Mientras tanto, la prevalencia de enfermedades crónicas, como el cáncer, las enfermedades cardiovasculares y la diabetes, registra un alza y seguirá aumentando como resultado de, entre otros, el proceso de envejecimiento. Por consiguiente, el sistema de salud de México puede anticipar una ola de pacientes con enfermedades crónicas que recurrirán a sus servicios de salud en los próximos años.

EL SISTEMA DE SALUD DE MÉXICO

En 2003, México reformó su sistema de atención sanitaria para proporcionar un seguro médico a los millones de ciudadanos que carecían de uno. A raíz de estas reformas, México ha logrado una cobertura sanitaria casi universal.

Antes de la reforma, México sólo ofrecía seguro médico a través de planes de seguridad social enfocados hacia los trabajadores asalariados en el sector formal de la economía y los funcionarios públicos. Dos programas de seguridad social —el Instituto Mexicano del Seguro Social (IMSS) y el Instituto de Seguridad y Servicios Sociales de los Trabajadores del Estado (ISSSTE) — aseguraban aproximadamente a 50 millones de personas. Por otra parte, un pequeño porcentaje de mexicanos contaba con un seguro privado. Aún así, los planes de seguridad social y los seguros privados dejaban sin ningún tipo de cobertura a aproximadamente la mitad de la población de más de 110 millones de mexicanos, principalmente a las personas de bajos ingresos y los desempleados.

Los no asegurados afrontaban costos desorbitados que debían pagar de su bolsillo, prestaciones imprecisas y la escasez de medicamentos debido a limitaciones presupuestarias. Tal como señalaban el doctor Julio Frenk, ex secretario de Salud de México, y otros en un artículo en Lancet: “[El] sistema mexicano de atención sanitaria estaba organizado en torno a un modelo segmentado (...) y marcado por la separación de los derechos de la salud entre los asegurados en el sector asalariado y formal de la economía y los no asegurados”.

Con el objetivo de reducir y finalmente eliminar la segmentación en la provisión de servicios de salud, México creó el Seguro Popular, un plan de seguro de salud subsidiado públicamente a disposición de los mexicanos que no están cubiertos por un plan de seguridad social o seguro privado. El Seguro Popular ofrece un paquete específico de intervenciones médicas personales y medicamentos en los niveles de atención primaria y secundaria. En 2014, el paquete —el Catálogo Universal de Servicios de Salud— contenía 285 intervenciones de salud. Además, las personas cubiertas por el Seguro Popular tienen derecho a recibir atención médica para una lista de procedimientos médicos complejos, como el tratamiento para cánceres pediátricos y el VIH, a través del Fondo de Protección contra Gastos Catastróficos. En 2013, el Seguro Popular ofrecía seguro de salud a aproximadamente 55,6 millones de mexicanos.

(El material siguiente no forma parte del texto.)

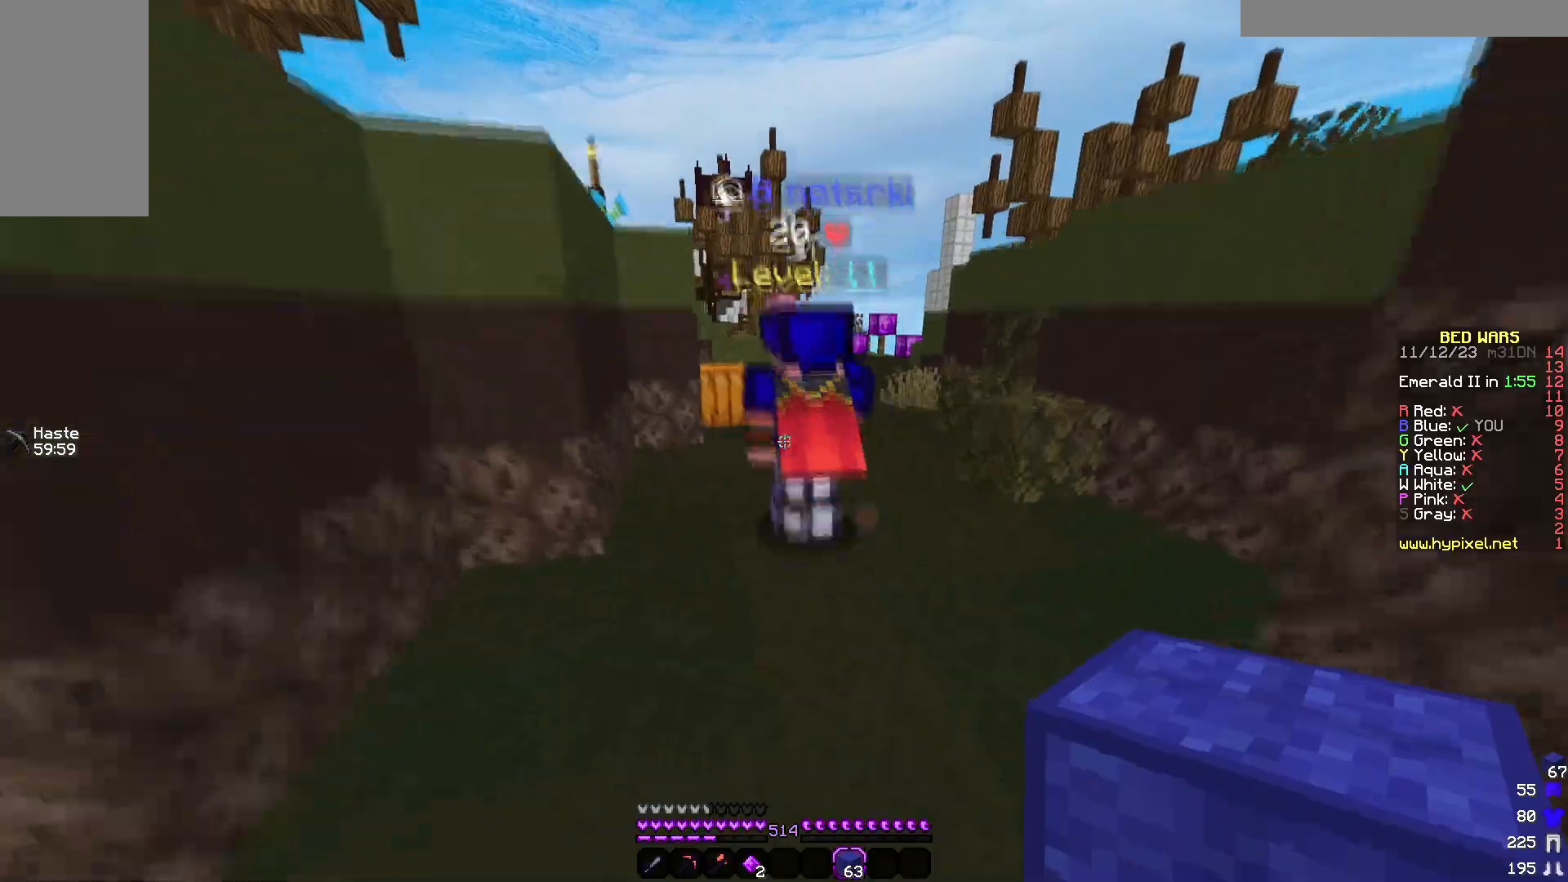
{"keys": ["d", "w"], "mouse": [], "events": [[417, "d", "down"]]}
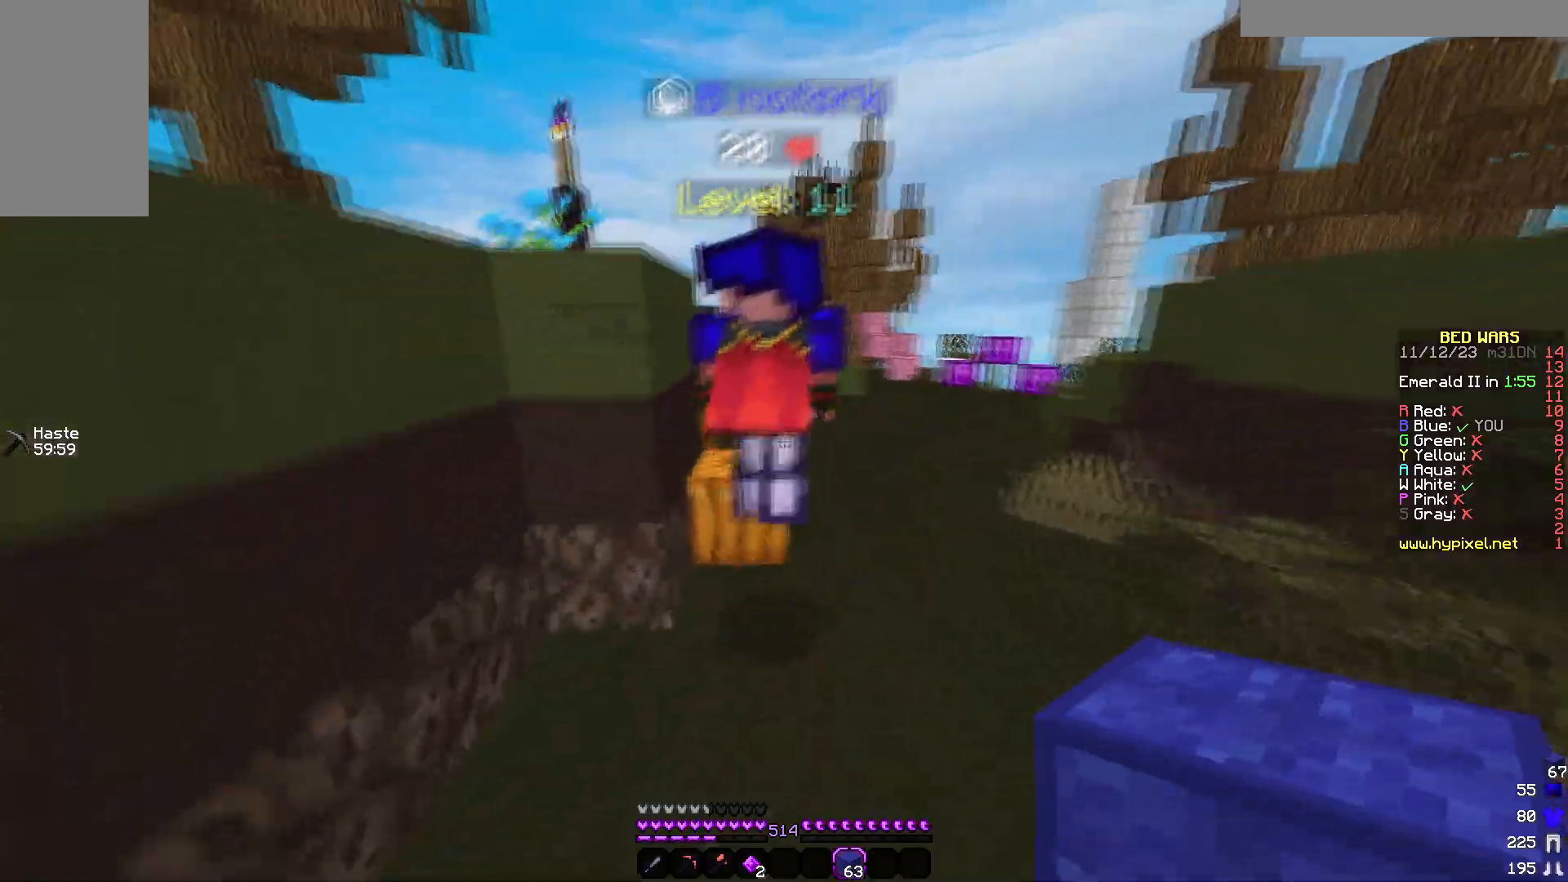
{"keys": ["d", "w"], "mouse": [], "events": []}
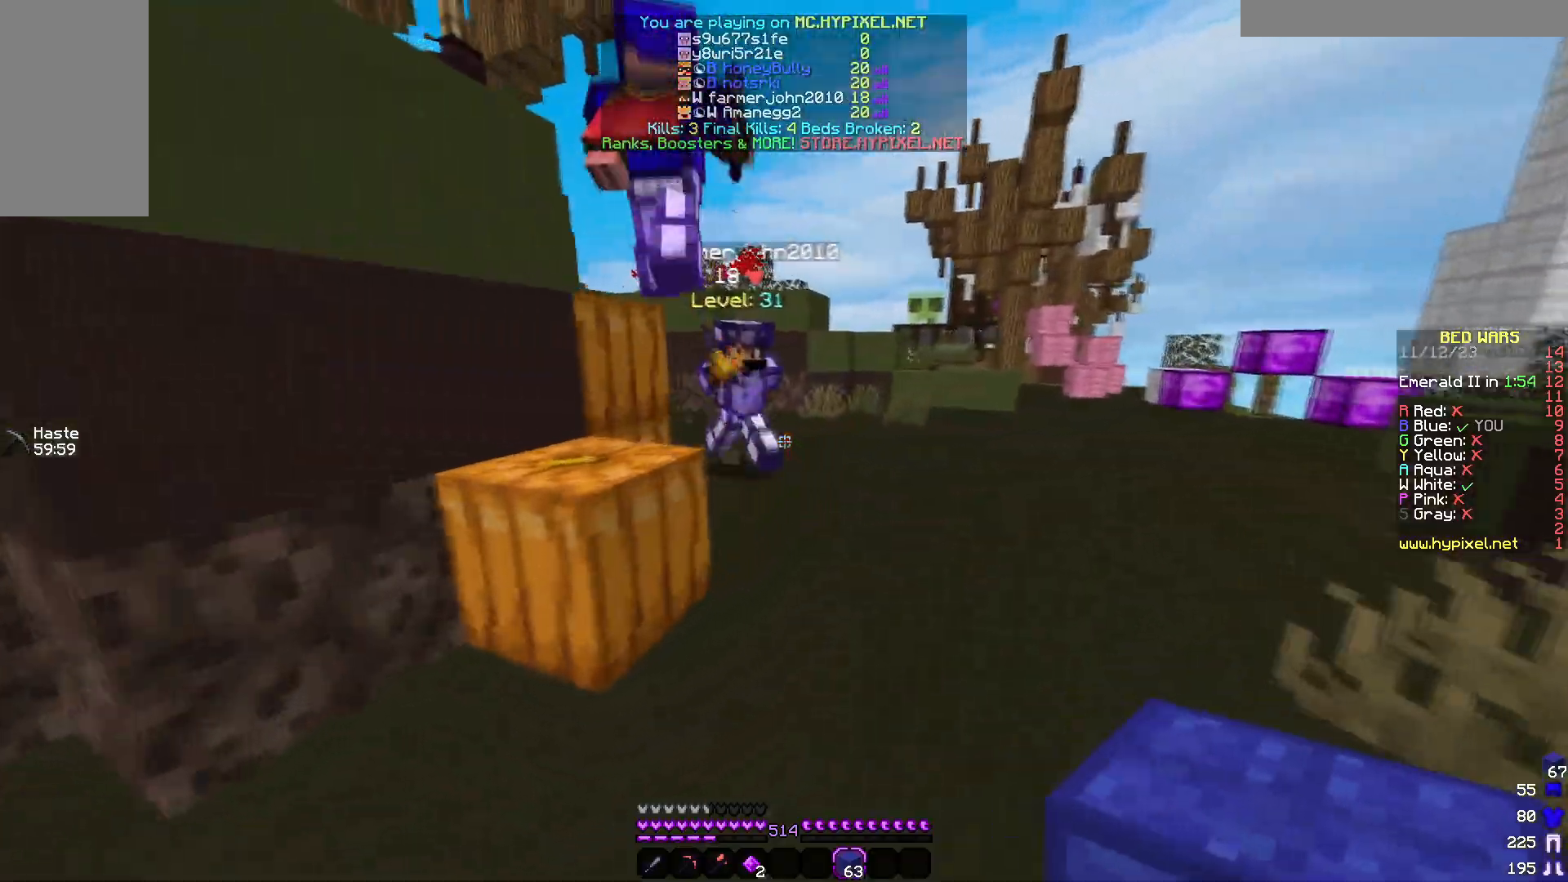
{"keys": ["a"], "mouse": [], "events": [[217, "mouse_left", "down"], [317, "d", "up"], [433, "a", "down"], [483, "w", "up"], [500, "mouse_left", "up"]]}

El caso de Remedios Ramírez Facio

Remedios Ramírez Facio (de 73 años) vive en una pequeña parcela de tierra en Atitalaquia, un pueblo en el estado de Hidalgo en la región central de México, cerca de una de las mayores refinerías de petróleo del país. Ella y su esposo viven en una modesta casa de ladrillo de un solo piso, pintada de naranja brillante y con un tejado de chapa ondulada. En frente, hay un área abierta con una mesa y algunas sillas que es donde parece que transcurre gran parte de la vida de la familia. En el otro lado de la propiedad viven los animales de Ramírez: perros, gallinas, patos y varios cerdos de gran tamaño. Más cerca de la carretera, un colorido mural de plantas y flores llama la atención del visitante. Dice Ramírez que antes de que se enfermara de cáncer solía estar más hermoso.

Ramírez y su esposo han vivido aquí durante décadas, criando a sus siete hijos en este sencillo entorno. La suya es una dinastía impresionante: 24 nietos, 19 bisnietos y 3 tataranietos, con algunos más en camino. El barrio que les rodea está salpicado de pequeñas casas parecidas en las que viven muchos de sus hijos con sus familias.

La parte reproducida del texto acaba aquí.